As a bitmap, the segment can also be stored as a single Blob in object storage instead of inside ScyllaDB.

We chose Roaring Bitmaps, compressed uint32 bitmaps, for more storage efficiency. They can store a segment with 1 million members in less than 1MB, as opposed to 4MB with naive encoding. Roaring Bitmaps optimizes compression by dividing the set into fixed-size integer chunks and employing three container data structures based on data distribution within each chunk.
Example
- For every element to insert to roaring bitmaps, we need to convert to 32-bit binary
  - 7000 => 0000 0000 0000 0001 0001 0001 0111 0000
    - Key 0000 0000 0000 0001
    - Value: 0001 0001 0111 0000 = 4464

Convert element to the 32-bit binary, where the 16 Most Significant Bits (MSB) are used as the key and the remaining 16 Least Significant Bits (LSB) are represented as the value in containers.
There are three types of container:
- Array container: If len(values) <= 4096, then use sorted array of 16-bit integers. O(LogN) access
- Bitmap container: when data is dense. A bitmap container is a 216 bit container.
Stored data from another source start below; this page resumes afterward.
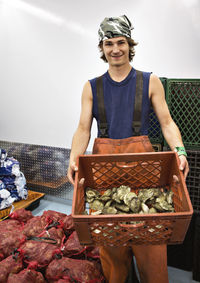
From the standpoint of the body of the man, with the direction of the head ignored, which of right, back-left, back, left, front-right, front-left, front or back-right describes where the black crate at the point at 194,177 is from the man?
back-left

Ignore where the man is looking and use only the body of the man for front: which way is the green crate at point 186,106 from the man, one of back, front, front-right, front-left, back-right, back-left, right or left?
back-left

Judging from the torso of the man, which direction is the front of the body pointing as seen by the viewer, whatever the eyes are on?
toward the camera
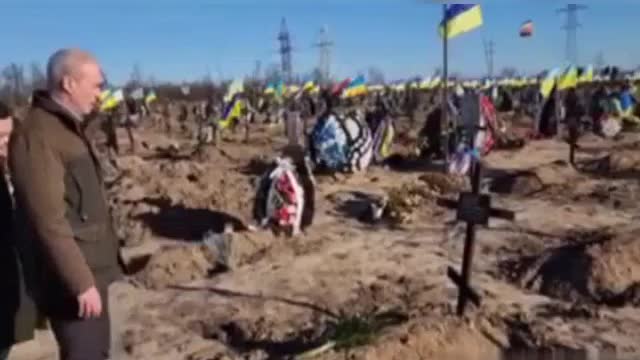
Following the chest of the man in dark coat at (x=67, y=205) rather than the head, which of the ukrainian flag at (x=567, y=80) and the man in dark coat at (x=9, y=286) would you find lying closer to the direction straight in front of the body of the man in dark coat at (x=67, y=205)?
the ukrainian flag

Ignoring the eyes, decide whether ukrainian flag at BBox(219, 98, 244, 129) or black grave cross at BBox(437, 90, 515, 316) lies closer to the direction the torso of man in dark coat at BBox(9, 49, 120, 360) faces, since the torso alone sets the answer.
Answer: the black grave cross

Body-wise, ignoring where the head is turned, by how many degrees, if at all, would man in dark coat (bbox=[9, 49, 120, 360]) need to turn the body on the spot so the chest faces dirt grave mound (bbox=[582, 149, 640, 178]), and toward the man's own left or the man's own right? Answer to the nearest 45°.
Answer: approximately 45° to the man's own left

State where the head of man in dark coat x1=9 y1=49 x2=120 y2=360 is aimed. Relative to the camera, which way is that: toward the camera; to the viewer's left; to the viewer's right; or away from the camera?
to the viewer's right

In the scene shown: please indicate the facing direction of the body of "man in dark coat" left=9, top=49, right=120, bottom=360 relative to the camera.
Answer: to the viewer's right

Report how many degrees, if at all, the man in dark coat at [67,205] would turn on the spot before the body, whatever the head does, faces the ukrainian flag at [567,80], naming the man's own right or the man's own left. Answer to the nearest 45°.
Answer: approximately 45° to the man's own left
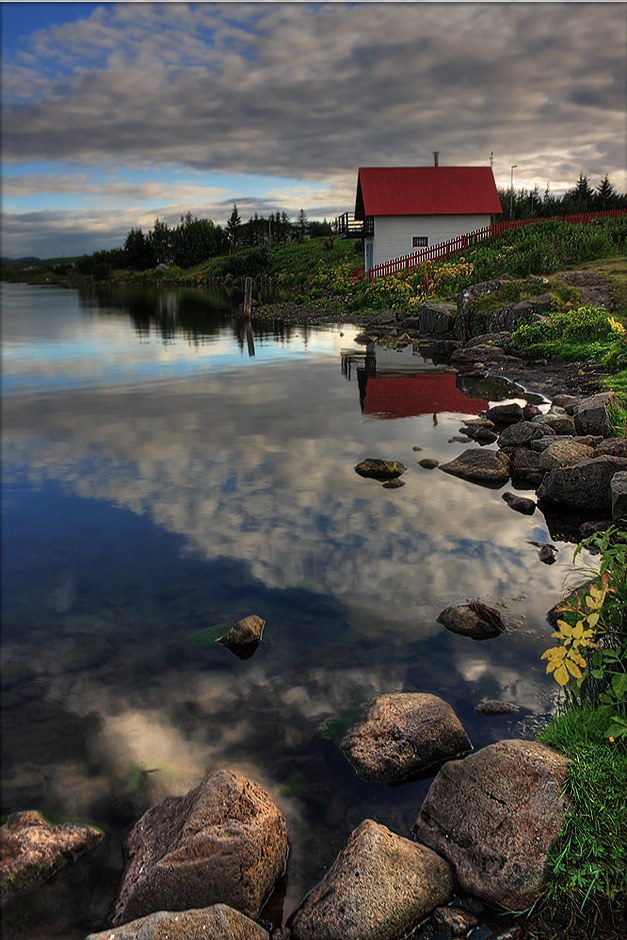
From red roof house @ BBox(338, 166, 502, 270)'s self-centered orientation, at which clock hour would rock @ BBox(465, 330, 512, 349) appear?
The rock is roughly at 9 o'clock from the red roof house.

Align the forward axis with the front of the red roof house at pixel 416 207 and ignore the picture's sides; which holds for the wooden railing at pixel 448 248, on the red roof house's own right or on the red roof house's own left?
on the red roof house's own left

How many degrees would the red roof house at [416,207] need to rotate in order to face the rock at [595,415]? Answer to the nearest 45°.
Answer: approximately 90° to its left

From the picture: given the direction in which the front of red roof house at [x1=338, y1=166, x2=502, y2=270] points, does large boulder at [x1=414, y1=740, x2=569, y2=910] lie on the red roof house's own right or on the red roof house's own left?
on the red roof house's own left
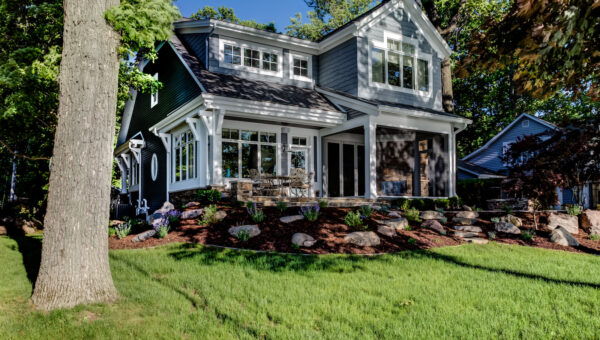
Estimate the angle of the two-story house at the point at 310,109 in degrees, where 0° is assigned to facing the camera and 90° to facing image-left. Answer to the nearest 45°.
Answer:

O(1) access
- Run Length Encoding (RLE) container: is used when a chunk has long consecutive values.
  - Example: if we have the set [0,1,2,3,4...90]container that would have required 91 bits can be compressed into a run container by storing only the start (0) and the length (90).
This is an exam of using Roaring Bitmap with set [5, 8, 13, 100, 70000...80000, 500320...504320, 505000...507000]

By using different containers, Roaring Bitmaps are able to achieve good compression across various data distributions, while maintaining excellent lookup performance.
Service teams are able to perform set operations (union, interaction, and difference, etc) on the segments on the fly instead of re-materialising the combined segment into the database.
- Example: quickly finding the users existing into two segments by using bitwise

The SDK manages segment retrieval, decoding, caching, and watching updates.
The SDK provides a cache with a least-recently-used eviction policy to ensure that hot segments are kept in the cache.
The SDK is able to watch for updates on a segment and the SDK will automatically refresh the cached segment when it is updated.

This post covered scaling challenges faced by the Segmentation Platform, and our solutions via alternative storage and encoding techniques for faster segment creation and low latency reads.
The SDK simplifies segment use for our teams, managing caching, eviction, and updates. Future plans include better scalability and optimization, as some use cases still depend on ScyllaDB segments opposed to Roaring Bitmaps.